*STUDY TEXT*
_ _ _ _ _

Beefy Boxes and Bandwidth Generously Provided by pair Networks
We don't bite newbies here... much
 
PerlMonks  

OT: How to find anagrams?

by Cody Pendant (Prior)
on Apr 27, 2004 at 23:21 UTC ( [id://348668]=perlquestion: print w/replies, xml ) Need Help??

Cody Pendant has asked for the wisdom of the Perl Monks concerning the following question:

I don't think I'd have trouble creating a perl script which found one-word anagrams for one-word input -- it seems fairly simple to find that CLEANSE is an anagram of SCALENE.

But how do you find anagrams when you're allowed multiple words in the outcome? Finding, that is, that CLEANSE is an anagram of "SEE CLAN", "SCAN EEL", "LES CANE", "SANE CEL" and so on and so on?

I know there are online services which do that kind of thing, but, I'm not much good on theory, isn't this one of those problems which turns into an n2, n3, n4 type problem, with n as a big number to start with?



($_='kkvvttuubbooppuuiiffssqqffssmmiibbddllffss')
=~y~b-v~a-z~s; print

Replies are listed 'Best First'.
Re: OT: How to find anagrams?
by hv (Prior) on Apr 28, 2004 at 00:35 UTC

    One interesting approach I've considered, but never implemented, is to assign a prime number to each letter, and then hash the target word to the product of the values of its letters. The hash function for any word then divides the target product if and only if the letters of the word are a partial anagram - tricksy things like repeating letters are taken care of automatically. Then you just search for combinations of words whose hashes multiply together to give the target value; and if you calculate the hashes over the whole dictionary in advance and store in sorted order I think this could give pretty good performance.

    For the standard 26 letter alphabet you'll need primes 2 .. 101, and you're going to need BigInts which will slow things down a bit (but not too badly if you use it with a fast maths package such as Math::Pari or Math::GMP). You can reduce the size of the numbers a bit further by assigning the lowest primes to the most frequently occurring letters.

    Hugo

Re: OT: How to find anagrams?

_ _ _ _ _

*RECORDS SUPPLIED*
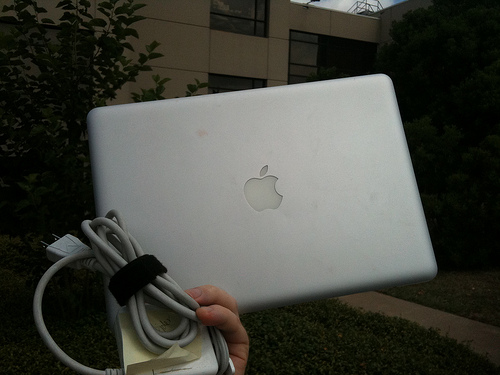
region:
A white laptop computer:
[78, 57, 464, 329]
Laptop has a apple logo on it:
[219, 145, 302, 226]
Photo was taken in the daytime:
[8, 4, 498, 358]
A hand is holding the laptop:
[133, 265, 271, 373]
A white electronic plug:
[18, 208, 200, 373]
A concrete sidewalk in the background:
[362, 286, 498, 372]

_ _ _ _ _

*SET OF TASKS*
[1] According to the anagram thread, which primes are needed for the standard 26-letter alphabet?
[2] Rename "perl script" to "Python script" in the part of the anagram thread that begins at the words "I don't think" and stops after "to start with?".
The records are separate material, unrelated to the anagram thread.

*EXPECTED OUTPUTS*
[1] The primes 2 through 101.

[2]
I don't think I'd have trouble creating a Python script which found one-word anagrams for one-word input -- it seems fairly simple to find that CLEANSE is an anagram of SCALENE.

But how do you find anagrams when you're allowed multiple words in the outcome? Finding, that is, that CLEANSE is an anagram of "SEE CLAN", "SCAN EEL", "LES CANE", "SANE CEL" and so on and so on?

I know there are online services which do that kind of thing, but, I'm not much good on theory, isn't this one of those problems which turns into an n2, n3, n4 type problem, with n as a big number to start with?